WHAT IS BEING ASKED - Transcribe, exactly as they appear, only the lines from the one holding "Модель жорстко кріпиться" through the end of the entries below.

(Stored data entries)
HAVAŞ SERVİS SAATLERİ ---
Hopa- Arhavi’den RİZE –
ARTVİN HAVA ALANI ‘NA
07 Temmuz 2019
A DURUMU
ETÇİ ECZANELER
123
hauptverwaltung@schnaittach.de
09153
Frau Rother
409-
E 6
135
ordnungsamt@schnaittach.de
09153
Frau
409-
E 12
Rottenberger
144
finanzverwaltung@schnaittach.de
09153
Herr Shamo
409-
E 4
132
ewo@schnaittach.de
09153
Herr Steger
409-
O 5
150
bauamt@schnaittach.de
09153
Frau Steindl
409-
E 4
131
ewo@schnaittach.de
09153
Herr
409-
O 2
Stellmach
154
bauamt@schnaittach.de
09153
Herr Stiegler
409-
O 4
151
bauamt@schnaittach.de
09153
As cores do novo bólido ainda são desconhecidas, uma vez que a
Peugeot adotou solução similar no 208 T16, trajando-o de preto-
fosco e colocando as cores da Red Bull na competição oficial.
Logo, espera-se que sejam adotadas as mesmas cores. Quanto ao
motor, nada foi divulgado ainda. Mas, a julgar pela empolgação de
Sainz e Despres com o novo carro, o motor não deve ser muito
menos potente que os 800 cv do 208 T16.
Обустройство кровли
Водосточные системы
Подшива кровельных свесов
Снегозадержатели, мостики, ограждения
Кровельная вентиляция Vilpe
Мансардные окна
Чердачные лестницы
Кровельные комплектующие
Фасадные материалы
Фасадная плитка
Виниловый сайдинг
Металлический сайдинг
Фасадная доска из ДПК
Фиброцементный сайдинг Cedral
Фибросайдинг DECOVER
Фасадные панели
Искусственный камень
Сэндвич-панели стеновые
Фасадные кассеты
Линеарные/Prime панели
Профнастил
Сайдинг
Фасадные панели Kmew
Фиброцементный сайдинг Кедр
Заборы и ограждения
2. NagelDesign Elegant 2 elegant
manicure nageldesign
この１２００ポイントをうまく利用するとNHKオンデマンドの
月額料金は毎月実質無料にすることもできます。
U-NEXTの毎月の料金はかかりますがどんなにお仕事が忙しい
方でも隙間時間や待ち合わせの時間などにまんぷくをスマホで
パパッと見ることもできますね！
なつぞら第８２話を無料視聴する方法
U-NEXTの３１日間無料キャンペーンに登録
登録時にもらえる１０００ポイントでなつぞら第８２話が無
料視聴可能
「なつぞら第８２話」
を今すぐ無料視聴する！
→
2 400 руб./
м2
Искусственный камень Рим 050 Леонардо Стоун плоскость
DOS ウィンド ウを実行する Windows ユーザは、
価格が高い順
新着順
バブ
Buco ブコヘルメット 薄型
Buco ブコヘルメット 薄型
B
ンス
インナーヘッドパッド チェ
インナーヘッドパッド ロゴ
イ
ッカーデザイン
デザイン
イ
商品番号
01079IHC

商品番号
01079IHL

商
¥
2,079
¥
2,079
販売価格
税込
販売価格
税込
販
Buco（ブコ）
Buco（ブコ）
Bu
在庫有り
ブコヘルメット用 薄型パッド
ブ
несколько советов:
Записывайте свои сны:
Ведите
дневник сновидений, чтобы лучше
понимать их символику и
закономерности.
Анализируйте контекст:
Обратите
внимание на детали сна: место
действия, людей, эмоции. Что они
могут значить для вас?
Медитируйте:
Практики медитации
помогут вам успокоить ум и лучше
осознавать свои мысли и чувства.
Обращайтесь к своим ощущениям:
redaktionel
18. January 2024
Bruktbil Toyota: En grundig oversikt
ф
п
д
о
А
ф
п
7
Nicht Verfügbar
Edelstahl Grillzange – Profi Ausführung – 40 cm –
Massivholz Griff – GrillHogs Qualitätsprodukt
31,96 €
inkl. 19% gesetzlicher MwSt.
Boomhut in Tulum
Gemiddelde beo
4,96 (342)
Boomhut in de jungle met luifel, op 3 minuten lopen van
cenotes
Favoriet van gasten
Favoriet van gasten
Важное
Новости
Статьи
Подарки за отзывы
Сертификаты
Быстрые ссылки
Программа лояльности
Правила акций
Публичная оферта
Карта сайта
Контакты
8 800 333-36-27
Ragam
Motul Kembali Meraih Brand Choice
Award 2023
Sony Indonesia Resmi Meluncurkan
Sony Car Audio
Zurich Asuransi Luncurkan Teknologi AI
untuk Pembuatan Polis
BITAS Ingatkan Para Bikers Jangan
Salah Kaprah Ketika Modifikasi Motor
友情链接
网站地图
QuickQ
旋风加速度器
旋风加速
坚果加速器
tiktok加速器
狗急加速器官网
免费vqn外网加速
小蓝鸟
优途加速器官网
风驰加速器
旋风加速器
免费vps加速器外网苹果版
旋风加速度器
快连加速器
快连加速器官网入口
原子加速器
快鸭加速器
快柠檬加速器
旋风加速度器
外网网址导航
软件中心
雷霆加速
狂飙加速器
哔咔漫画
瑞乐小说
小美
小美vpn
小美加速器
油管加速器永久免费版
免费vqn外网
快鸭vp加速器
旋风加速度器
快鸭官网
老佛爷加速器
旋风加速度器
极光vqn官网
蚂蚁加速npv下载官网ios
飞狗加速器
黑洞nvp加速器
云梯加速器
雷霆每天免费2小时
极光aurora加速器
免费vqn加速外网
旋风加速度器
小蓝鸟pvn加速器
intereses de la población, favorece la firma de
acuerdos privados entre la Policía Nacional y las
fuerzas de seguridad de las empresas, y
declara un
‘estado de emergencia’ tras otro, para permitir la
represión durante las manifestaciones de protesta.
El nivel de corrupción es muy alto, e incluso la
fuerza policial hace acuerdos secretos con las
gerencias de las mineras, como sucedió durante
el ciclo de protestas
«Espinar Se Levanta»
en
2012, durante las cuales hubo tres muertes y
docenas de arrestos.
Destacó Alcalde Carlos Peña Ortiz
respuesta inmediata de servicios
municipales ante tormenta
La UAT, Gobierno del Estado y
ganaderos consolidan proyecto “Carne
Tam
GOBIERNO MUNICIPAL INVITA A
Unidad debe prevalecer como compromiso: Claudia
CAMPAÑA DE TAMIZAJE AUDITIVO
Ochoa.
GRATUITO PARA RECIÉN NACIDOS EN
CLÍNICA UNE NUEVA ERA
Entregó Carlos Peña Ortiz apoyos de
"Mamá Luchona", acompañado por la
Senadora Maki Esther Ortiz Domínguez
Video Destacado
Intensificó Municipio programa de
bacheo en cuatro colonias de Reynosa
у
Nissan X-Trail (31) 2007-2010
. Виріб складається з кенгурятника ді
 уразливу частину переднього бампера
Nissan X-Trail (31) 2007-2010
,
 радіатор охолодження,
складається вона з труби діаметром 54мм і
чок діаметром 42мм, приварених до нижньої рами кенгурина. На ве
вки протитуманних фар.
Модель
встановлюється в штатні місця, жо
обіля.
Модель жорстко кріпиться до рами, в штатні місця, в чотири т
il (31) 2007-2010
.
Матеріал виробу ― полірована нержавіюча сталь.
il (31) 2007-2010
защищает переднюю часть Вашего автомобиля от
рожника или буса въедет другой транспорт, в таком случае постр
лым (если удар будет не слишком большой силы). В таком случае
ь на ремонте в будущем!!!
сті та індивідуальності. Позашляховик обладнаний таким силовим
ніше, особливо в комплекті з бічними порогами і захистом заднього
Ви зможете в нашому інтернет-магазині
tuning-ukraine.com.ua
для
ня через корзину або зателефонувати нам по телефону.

RESULT BELOW -
Модель жорстко кріпиться до рами, в штатні місця, в чотири т
il (31) 2007-2010
.
Матеріал виробу ― полірована нержавіюча сталь.
il (31) 2007-2010
защищает переднюю часть Вашего автомобиля от
рожника или буса въедет другой транспорт, в таком случае постр
лым (если удар будет не слишком большой силы). В таком случае
ь на ремонте в будущем!!!
сті та індивідуальності. Позашляховик обладнаний таким силовим
ніше, особливо в комплекті з бічними порогами і захистом заднього
Ви зможете в нашому інтернет-магазині
tuning-ukraine.com.ua
для
ня через корзину або зателефонувати нам по телефону.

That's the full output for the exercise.